━━━ ФРАГМЕНТ ДОКУМЕНТА ━━━

Мухаммед Али не любил потом слишком распространяться об обстоятельствах своего прихода к власти. Как-то он заметил одному иностранцу: “Я не люблю вспоминать об этом периоде своей жизни, да и какая польза миру от рассказа об этом бесконечном переплетении сражений и страданий, хитрости и кровопролития, к которым меня властно принуждали обстоятельства?”
В сущности, по натуре это был совсем не злой человек. Небольшого роста, со смуглым лицом и рыжеватой бородой, он не производил впечатления свирепого правителя. Но такова уж природа власти на Востоке – да и не только на Востоке – что для ее сохранения недостаточно просто победы. Необходима крайняя жестокость, нужно держать свой народ в постоянном страхе, не давая ему возможности поднять голову.
То же относится и к отношениям с соседними государствами: властитель не имеет права останавливаться на полпути, и для того, чтобы усидеть на троне, нужны все новые и новые завоевания. Как правоверный мусульманин, Мухаммед Али, естественно, начал с Мекки. В 1811 году он захватил Аравию. Но для того, чтобы удерживать этот пустынный полуостров, у Мухаммеда Али не хватало ни людей, ни денег.

━━━ ИСХОДНЫЕ ДАННЫЕ ━━━

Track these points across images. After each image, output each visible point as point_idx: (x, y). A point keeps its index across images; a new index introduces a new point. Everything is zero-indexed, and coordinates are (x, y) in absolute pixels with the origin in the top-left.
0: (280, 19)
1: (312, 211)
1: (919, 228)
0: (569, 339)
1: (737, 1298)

━━━

ЗАДАНИЯ:
**A)** Переведите на английский язык следующее предложение из текста о Мухаммеде Али: «Небольшого роста, со смуглым лицом и рыжеватой бородой, он не производил впечатления свирепого правителя».
**B)** Допишите продолжение текста о Мухаммеде Али, начиная сразу после его последнего предложения.

ОТВЕТЫ ПО ПОРЯДКУ:
**A)** Short of stature, with a swarthy face and a reddish beard, he did not give the impression of a fierce ruler.

**B)**
Где их взять? Да только в соседней Нубии. Ведь оттуда испокон веку везут золото и черных рабов. Но боязно как-то – для того, чтобы добраться до легендарных золотых рудников в нубийской деревушке Фазугли, нужно преодолеть шесть нильских порогов, подняться вверх по реке, пройдя более трех тысяч километров. Да и о самой Нубии мало что известно. Говорят, что обитают там воинственные племена, покорить которые невозможно. И вообще, надо бы узнать об этих краях побольше, прежде чем посылать туда войско...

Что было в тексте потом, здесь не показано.